In 1978 he began totally alone, not just without the help of other musicians, but practically without relation to other music. Jandek’s first LP, Ready for the House, is credited to “The Units”, but it’s obviously a solo work, and the name was never used again.
As the years passed, gradually various other musicians appeared, first tentatively, on a song or two, then increasingly, until “Jandek” became a collective as much as a person. At the same time, the music became more extroverted. Jandek switched from acoustic to electric guitar and added a drummer; the shy whispers of the early LP’s gave way to harsh, even crazed sounds. Then he started sharing more and more of the vocal duties with a woman, “Nancy”, and added a second guitarist. The music changed again, becoming more melodic and structured and increasingly incorporating recognizable styles of music: blues, folk, sixties rock. He even put a few sharp, contemporary photographs of himself on his album covers instead of old blurry ones.

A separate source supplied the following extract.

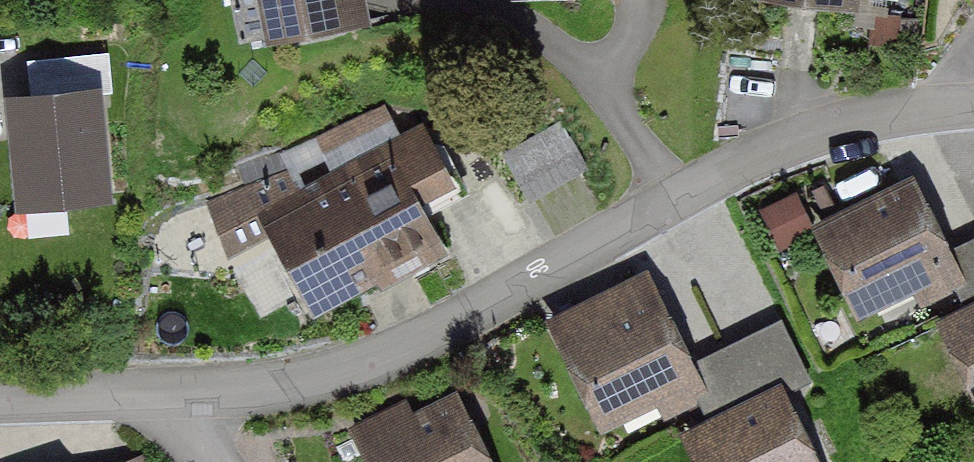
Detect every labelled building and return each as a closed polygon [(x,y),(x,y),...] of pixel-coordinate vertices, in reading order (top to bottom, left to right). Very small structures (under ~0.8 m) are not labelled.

Suddenly, in 1993 Jandek made an about face. After one last group track, a long crazed improvisation called “The Electric End”, he said goodbye again to electric instruments, collaborators, and conventional styles. Since then he’s been alone again, usually with just his acoustic guitar. He went without even that on three consecutive voice-only discs in 2000 and 2001. Since then, he’s picked up acoustic guitar again as well as electric guitar, fretless electric guitar, and fretless electric bass.

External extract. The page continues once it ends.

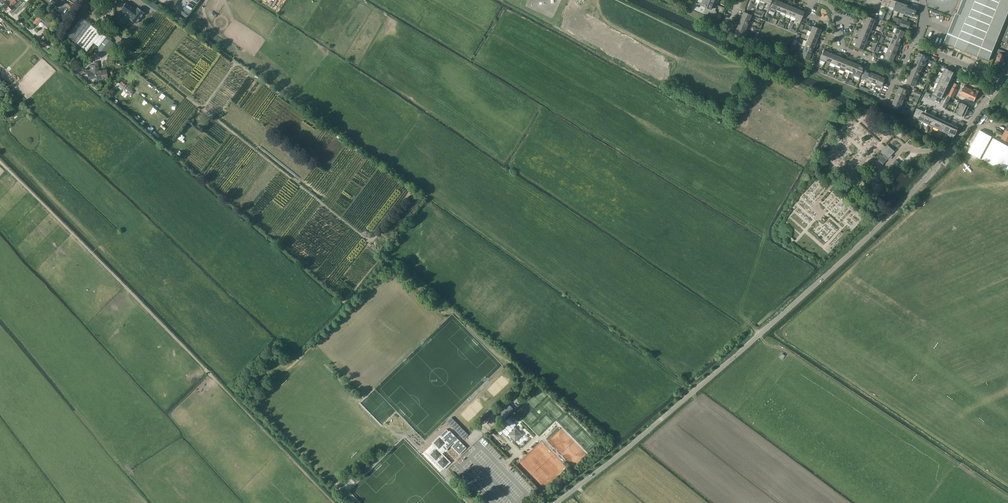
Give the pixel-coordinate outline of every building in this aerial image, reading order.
[(21,2),(19,0),(10,0),(3,6),(9,12),(13,7),(15,8),(21,2)] [(716,11),(715,10),(716,8),(712,7),(714,3),(706,0),(703,0),(701,5),(705,7),(703,12),(707,14),(709,11),(715,14),(716,11)] [(769,10),(770,11),(774,12),(776,9),(780,0),(777,0),(774,0),(772,5),(770,9),(769,10)] [(776,9),(780,11),(784,3),(781,2),(782,0),(780,0),(776,9)] [(1007,14),(1007,0),(963,0),(957,13),(956,13),(944,43),(989,61),(1007,14)] [(893,7),(892,10),(898,12),(899,9),(901,3),(895,1),(893,7)] [(127,2),(121,10),(131,17),(130,18),(136,23),(145,12),(138,7),(137,9),(127,2)] [(784,3),(780,11),(785,13),(790,3),(788,2),(787,4),(784,3)] [(790,3),(785,13),(790,16),(794,7),(791,6),(792,4),(790,3)] [(899,9),(898,12),(904,14),(904,13),(907,5),(901,3),(899,9)] [(907,5),(904,13),(913,16),(914,14),(916,8),(913,7),(907,5)] [(794,7),(790,16),(796,18),(800,7),(798,6),(797,9),(797,8),(794,7)] [(796,18),(794,23),(797,24),(798,23),(799,24),(801,21),(801,20),(804,12),(801,10),(802,8),(800,7),(796,18)] [(740,13),(739,15),(750,20),(752,15),(744,11),(742,14),(740,13)] [(876,13),(875,16),(877,17),(883,19),(885,12),(883,11),(882,15),(878,14),(876,13)] [(739,15),(738,18),(741,19),(739,21),(748,25),(749,22),(750,22),(751,20),(750,20),(739,15)] [(875,19),(867,16),(865,19),(863,18),(862,20),(873,24),(875,19)] [(50,28),(56,21),(51,17),(45,24),(50,28)] [(93,43),(98,46),(106,37),(81,17),(66,35),(86,51),(93,43)] [(902,19),(901,20),(900,25),(899,26),(908,29),(911,22),(902,19)] [(871,29),(873,24),(862,20),(861,22),(864,23),(862,26),(871,29)] [(736,23),(735,25),(746,30),(748,25),(739,21),(738,24),(736,23)] [(735,25),(734,28),(736,29),(735,32),(743,35),(746,30),(735,25)] [(821,35),(822,33),(820,32),(821,29),(813,26),(811,31),(821,35)] [(871,29),(862,26),(861,29),(859,28),(858,30),(869,34),(871,29)] [(896,28),(894,33),(905,37),(906,36),(906,35),(903,34),(905,31),(896,28)] [(866,39),(869,34),(858,30),(857,32),(859,33),(858,36),(866,39)] [(820,38),(821,35),(811,31),(808,36),(817,39),(818,37),(820,38)] [(894,33),(892,38),(900,42),(901,39),(902,38),(904,39),(905,38),(905,37),(894,33)] [(817,45),(818,43),(816,42),(817,39),(808,36),(806,41),(817,45)] [(866,39),(858,36),(857,39),(855,38),(854,40),(864,44),(866,39)] [(96,50),(103,55),(112,42),(106,37),(96,50)] [(892,38),(890,43),(901,47),(902,45),(899,44),(900,42),(892,38)] [(862,49),(864,44),(854,40),(853,42),(855,43),(854,46),(862,49)] [(816,48),(817,45),(806,41),(804,46),(813,49),(814,47),(816,48)] [(890,43),(888,48),(896,51),(897,49),(900,50),(901,48),(901,47),(890,43)] [(813,56),(814,53),(811,52),(813,49),(804,46),(802,51),(813,56)] [(888,48),(886,53),(897,57),(898,55),(895,54),(896,51),(888,48)] [(820,58),(819,61),(824,63),(825,60),(830,50),(827,49),(826,51),(824,50),(820,58)] [(1002,66),(1006,56),(1004,55),(1006,52),(999,49),(997,52),(999,53),(995,63),(1002,66)] [(830,50),(825,60),(830,62),(834,54),(833,54),(831,53),(832,51),(830,50)] [(812,58),(813,56),(802,51),(800,56),(809,59),(810,57),(812,58)] [(927,56),(919,52),(918,55),(915,54),(914,57),(925,61),(927,56)] [(834,54),(830,62),(835,64),(840,54),(837,53),(836,55),(834,54)] [(884,58),(892,62),(893,59),(893,58),(896,59),(896,60),(897,57),(886,53),(884,58)] [(840,54),(835,64),(840,67),(844,58),(843,58),(841,57),(842,55),(840,54)] [(840,67),(839,69),(844,71),(845,69),(850,58),(848,57),(847,57),(846,59),(844,58),(840,67)] [(923,66),(925,61),(914,57),(914,59),(916,60),(915,63),(923,66)] [(850,58),(845,69),(850,71),(854,62),(851,61),(852,59),(850,58)] [(854,62),(850,71),(853,72),(852,75),(854,76),(859,62),(857,61),(856,64),(854,62)] [(859,62),(854,76),(859,78),(860,75),(864,67),(861,65),(862,63),(859,62)] [(923,66),(915,63),(914,66),(911,65),(910,67),(921,71),(923,66)] [(98,70),(98,65),(90,66),(91,72),(90,72),(89,71),(86,71),(86,74),(88,73),(89,79),(96,78),(96,80),(108,78),(106,69),(98,70)] [(919,76),(921,71),(910,67),(909,69),(912,70),(911,73),(919,76)] [(943,73),(952,77),(954,72),(945,67),(943,73)] [(866,80),(870,69),(868,68),(867,71),(864,70),(861,78),(866,80)] [(871,82),(874,74),(872,73),(873,70),(870,69),(866,80),(871,82)] [(876,84),(880,73),(878,73),(877,75),(874,74),(871,82),(876,84)] [(881,86),(885,78),(882,77),(883,74),(880,73),(876,84),(881,86)] [(919,76),(911,73),(910,75),(907,74),(906,77),(917,81),(919,76)] [(949,82),(952,77),(943,73),(940,78),(949,82)] [(915,86),(917,81),(906,77),(905,79),(908,80),(907,83),(915,86)] [(938,83),(947,87),(949,82),(940,78),(938,77),(935,81),(938,83)] [(118,86),(119,87),(119,86),(123,89),(130,95),(132,91),(121,82),(118,86)] [(945,92),(947,87),(938,83),(935,88),(945,92)] [(908,90),(900,86),(898,90),(896,89),(895,91),(906,95),(908,90)] [(975,91),(964,86),(960,95),(971,100),(971,99),(974,101),(979,91),(976,89),(975,91)] [(949,95),(953,98),(958,89),(953,87),(949,95)] [(935,88),(933,94),(942,99),(945,92),(935,88)] [(916,99),(918,100),(920,96),(922,92),(915,90),(913,94),(915,94),(915,95),(914,98),(916,99)] [(903,100),(906,95),(895,91),(894,93),(897,94),(895,97),(903,100)] [(903,100),(895,97),(894,100),(892,99),(891,101),(901,105),(903,100)] [(899,110),(901,105),(891,101),(890,103),(892,104),(891,107),(899,110)] [(959,101),(956,107),(967,111),(969,106),(967,105),(962,102),(961,103),(959,101)] [(956,107),(954,112),(957,113),(956,114),(962,116),(964,117),(967,111),(956,107)] [(917,108),(913,117),(918,119),(923,110),(918,108),(917,108)] [(923,110),(918,119),(923,122),(928,113),(923,110)] [(928,113),(923,122),(929,124),(933,115),(928,113)] [(933,115),(929,124),(934,127),(938,117),(933,115)] [(938,117),(934,127),(939,129),(943,120),(938,117)] [(943,120),(939,129),(944,131),(948,122),(943,120)] [(948,122),(944,131),(949,134),(953,125),(948,122)] [(949,134),(948,136),(953,138),(955,135),(958,129),(957,129),(958,127),(953,125),(949,134)] [(982,159),(994,138),(980,131),(975,140),(970,150),(969,152),(982,159)] [(983,159),(1007,172),(1007,146),(994,138),(983,159)] [(890,155),(891,155),(894,151),(891,148),(888,145),(881,152),(884,155),(879,160),(883,164),(888,158),(890,159),(892,157),(890,155)] [(508,403),(498,414),(503,420),(514,409),(508,403)] [(515,418),(512,415),(511,416),(509,418),(509,417),(498,428),(510,441),(513,439),(515,441),(521,435),(513,426),(516,424),(512,421),(515,418)] [(464,438),(468,434),(451,417),(447,421),(464,438)] [(491,423),(484,430),(487,434),(495,428),(491,423)] [(449,431),(446,429),(439,436),(432,443),(433,443),(425,450),(429,454),(443,469),(450,462),(441,454),(442,453),(443,453),(450,446),(450,445),(453,442),(454,443),(451,446),(459,455),(466,448),(450,430),(449,431)]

Jandek dropped a bomb on his audience in October 2004 when he came out of decades of hiding and played an unannounced show in Glasgow. There’s been a string of shows since, most of which have followed the same basic format as the first: Jandek sings and plays guitar, dressed all in black and backed by local musicians on bass and drums. The group rehearses only once, the afternoon of the show. The music is electric, loud, and largely improvised. For each show Jandek writes a whole new set of lyrics, which he keeps on a music stand in front of him.
But other shows have been change-ups. The music might be quiet instead of loud; Jandek might play piano or electric organ instead of guitar; or recite a spoken word piece punctuated by harmonica; or sit in on drums with a noisy power trio. One audience witnessed an enactment of the primal Jandek scene: a man alone with his acoustic guitar.
The only thing you can count on is he never looks at the audience once.